A few thoughts on SGU 1.11...

Apr 03, 2010 01:17

For one, I'm kind of thanking the creators right now for the characterization of Young. Because I've been roleplaying him for several months now, and have amassed more material of him written by me than I've seen material of him written by the showrunners (comment count on Young's journal is 2,723 comments posted, in total). With a proportion like that, it's really, really easy to make characterization start to drift away from the show's original plan for him.

That said - the show followed my expectations for Young exactly. And boy was it weird seeing him from the outside, instead of writing him myself.

Anyway.

There were a few things I found very interesting about this episode.

Young/TJ, for starters. TJ, in the beginning, seemed to instinctively understand a little about Young. And she misapplied it to the situation, but her insistence that he talk to her was genuine. And he knew it was genuine. By the end of the episode, I think he also knew that he needed to reach out to someone -- but he stopped, just short of doing so. And there's no real explanation for that besides him stopping for her. Out of consideration for her, and her place on the Destiny, which is already awkward enough just with his presence.

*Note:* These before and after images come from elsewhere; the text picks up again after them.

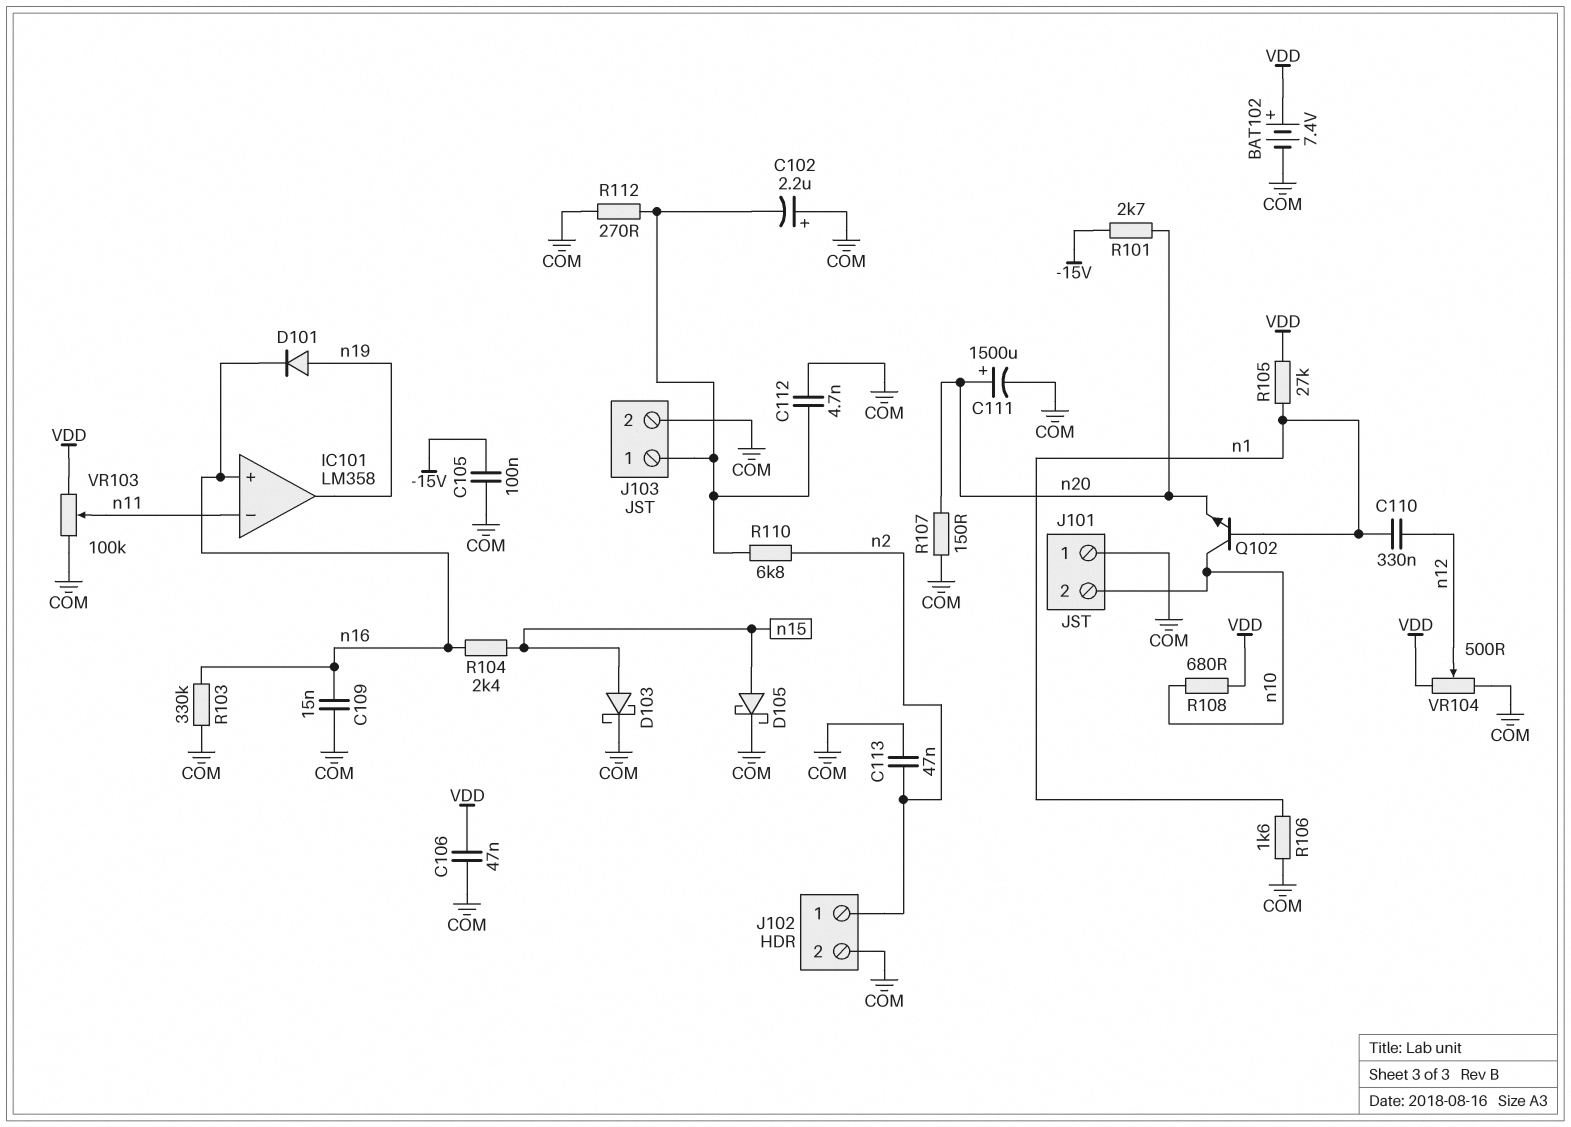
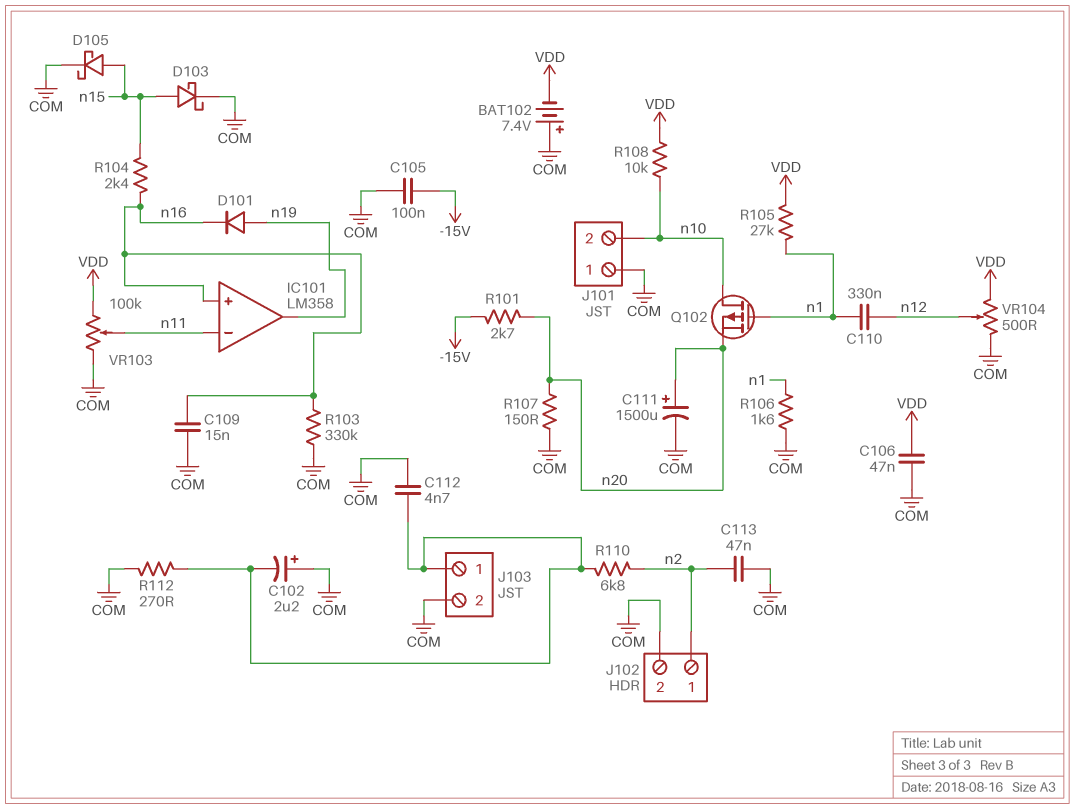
BAT102: 7.4V (plus VDD, minus COM) -> 7.4V (plus COM, minus VDD)
Q102: NPN (B n1, C n10, E n20) -> PMOS (G n1, D n10, S n20)
R108: 680 (VDD, n10) -> 10k (VDD, n10)

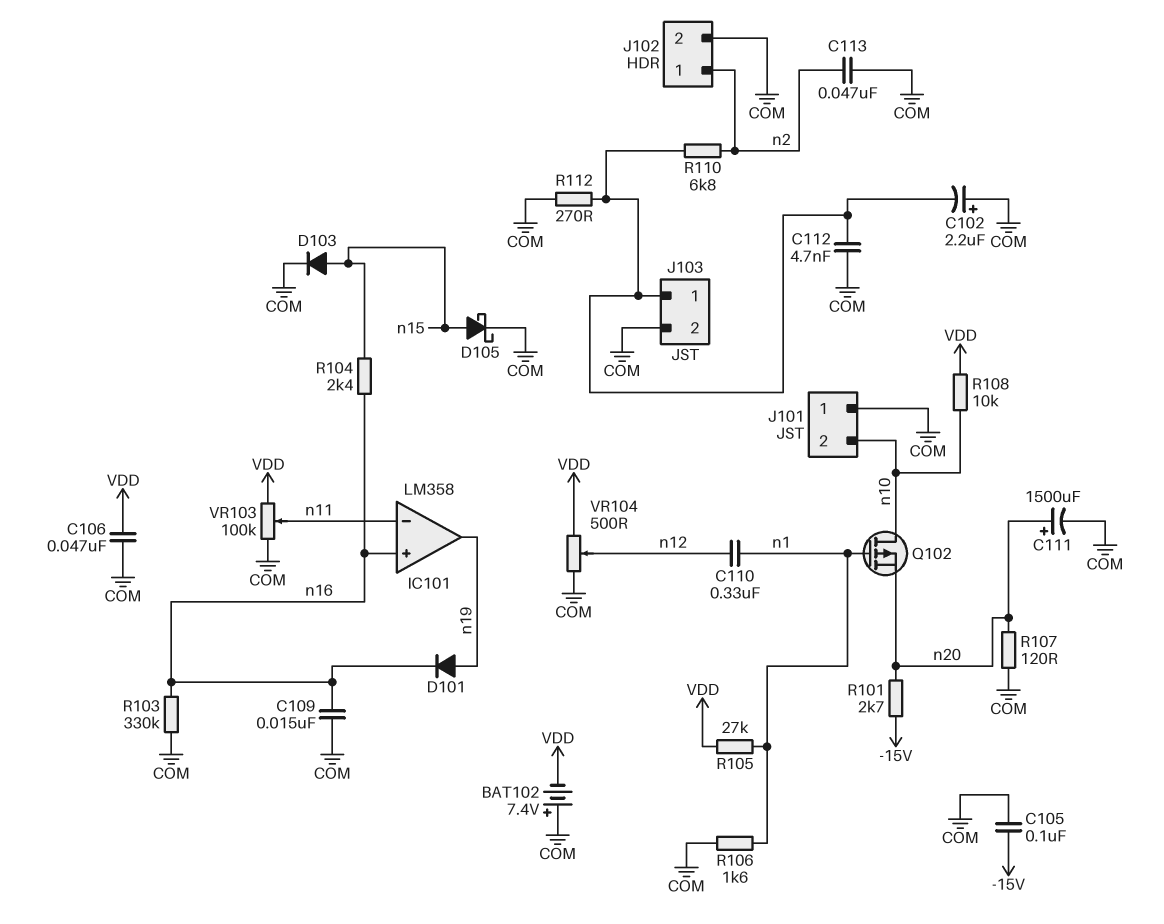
D103: schottky (A n15, K COM) -> diode (A n15, K COM)
R107: 150 (COM, n20) -> 120 (COM, n20)

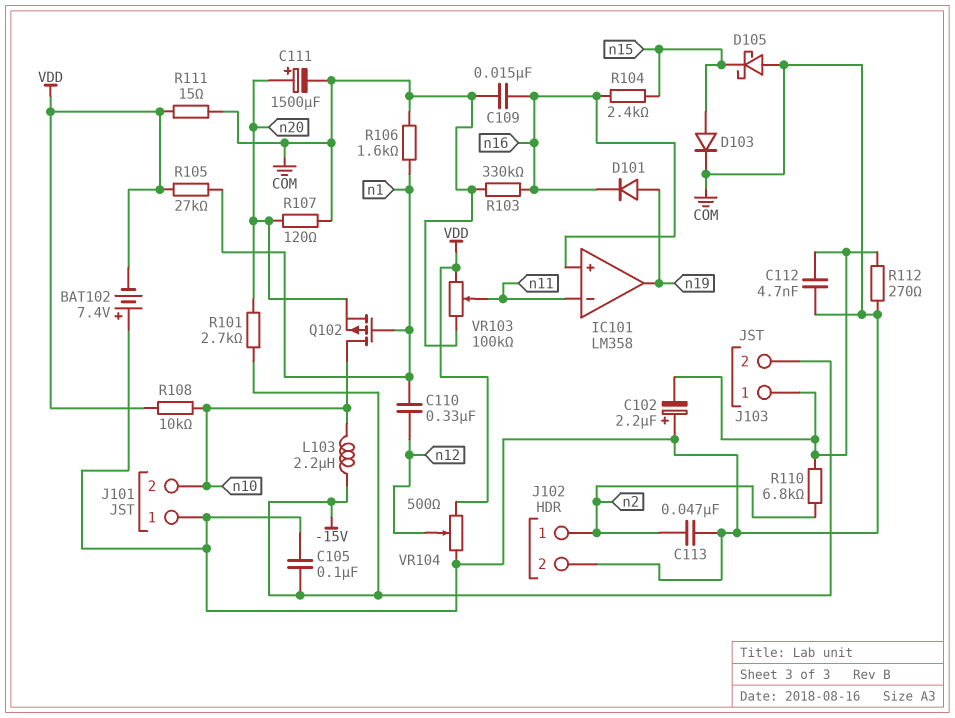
C106: 47nF (COM, VDD) -> none
D105: schottky (A n15, K COM) -> schottky (A COM, K n15)
J103 pin 2: COM -> -15V
L103: none -> 2.2uH (-15V, n10)
R111: none -> 15 (COM, VDD)

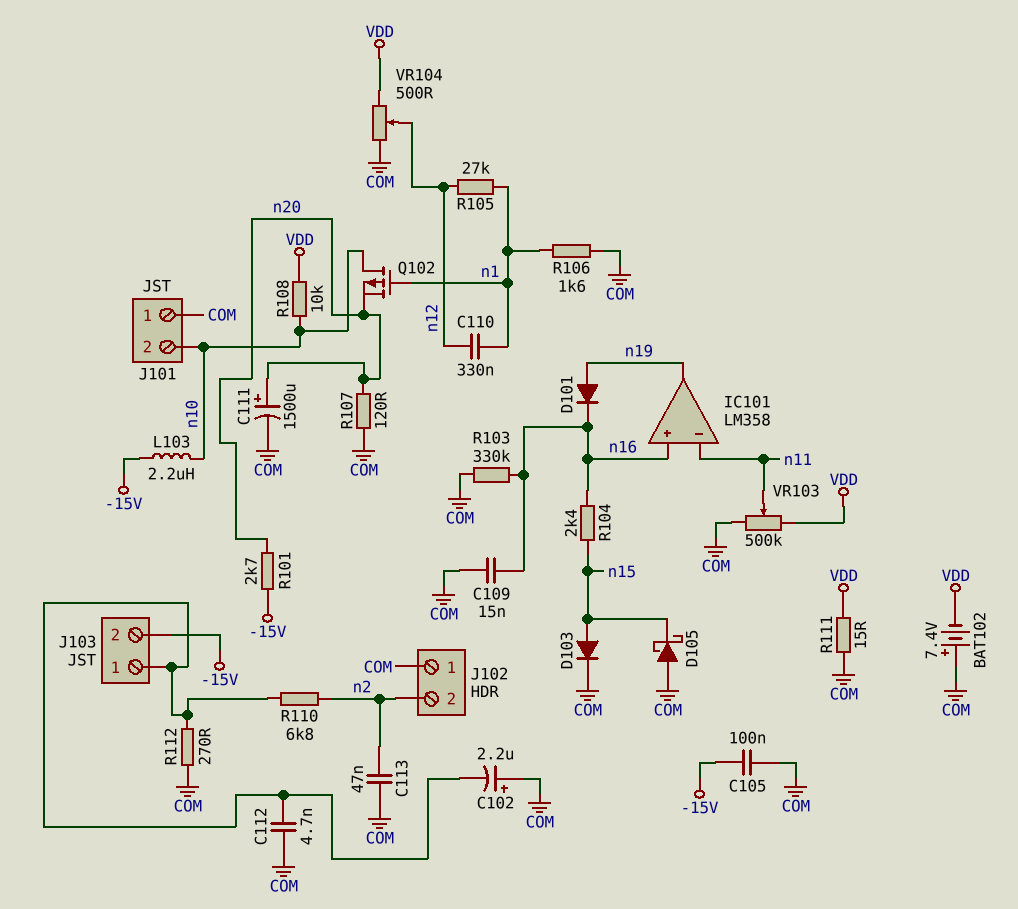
J102 pin 1: n2 -> COM
J102 pin 2: COM -> n2
R105: 27k (VDD, n1) -> 27k (n1, n12)
VR103: 100k (COM, VDD, wiper n11) -> 500k (COM, VDD, wiper n11)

Next, Young and Rush. I have a lot of complicated thoughts on them that I could tl;dr about for hours, but a few highlights:

- Young must have been aware of his limited options, in fighting that alien ship. He couldn't run -- the ship couldn't go back to FTL. The shields wouldn't last indefinitely. He had to take that ship out, or lose the fight. He spent the entire first half of the fight trying to get the weapons online. When Chloe was captured, he paused for what couldn't have been more than half an hour, in total, taking one wild, grasping chance that he could maybe rescue her via the communication stones.

- When Young saw Rush, he broke him out almost immediately. Moment of shock, then going for and grabbing the pipe, and busting the tank open. What I think? Young realized that Rush, here, increased his chances of rescuing Chloe about a billion times.

- When Rush offered the telepathic connection, Young accepted. If he wanted to kill Rush, he would have done so then. He wouldn't have let Rush get in his head. But telepathy, in this case, was the only way to communicate.

- Rush said that he could resist the alien's telepathic probes. Besides serving as an excuse for alien ignorance later on, this may also mean that the 'sender' has control over what the 'receiver' gets, on the telepathic device. And I'll note that when Young put on that device, the flashes that Rush saw were the accident that first brought Young to the alien ship, Young using the communication stones to duplicate the accident and Young's memory of telling Rush and Greer to cease fire because Chloe was a captive. It's as though Young was saying It's me, it's Colonel Young, go get Chloe. That communication gave Rush and Chloe both a chance of getting off the ship.

- When Young got back, his first instinct was to get the hell back with Rush, presumably to help him escape (since, if he wanted to kill Rush, he could have done so already). When that option was closed off, opening fire on the ship was his only choice for survival. Destiny, and her crew, had to be preserved, and beating the aliens was the only way to do that.

- Rush, immediately upon entering the ship, and upon being greeted by a "Colonel Young said you were dead" from Greer, asked what Young's story was. What Young said caused his death. This means that Rush was already planning to follow Young's story. Somewhere in between Young saving his life and getting back to the ship, Rush decided to lie.

- Rush isn't afraid, in the conversation with Young. A lot of post-Justice fanfic has Rush as traumatized and afraid. Instead, Rush goes to Young first. He steps inside Young's quarters. He goes deep into Young's quarters, in fact, allowing Young to get between him and the exit with no real hint of distress. He smiles when Young says that firing on the ship was for 'the greater good'. I think he believes Young. I'm not sure Young believes that Rush believes him.

- The last thing Rush says -- 'For the crew' -- is much softer than anything else he says. The look in his eyes isn't confident. Maybe a little fear there. Maybe disappointment. Maybe something else.

- As for Rush's last conversation with Wray -- I'd just like to note that Rush's options are very, very open, here. Wray thinks that he's on her side against Young. Young feels as though he and Rush are currently the key to keeping this ship together and alive. Both of them need him. It's up to him to decide which one of them he needs more. I'm not going to throw down an opinion of which side I think he's on. I don't think he has to decide which side he's on, yet. I'm not sure he ever will.

Wow, that turned out long. Okay, that's all for now.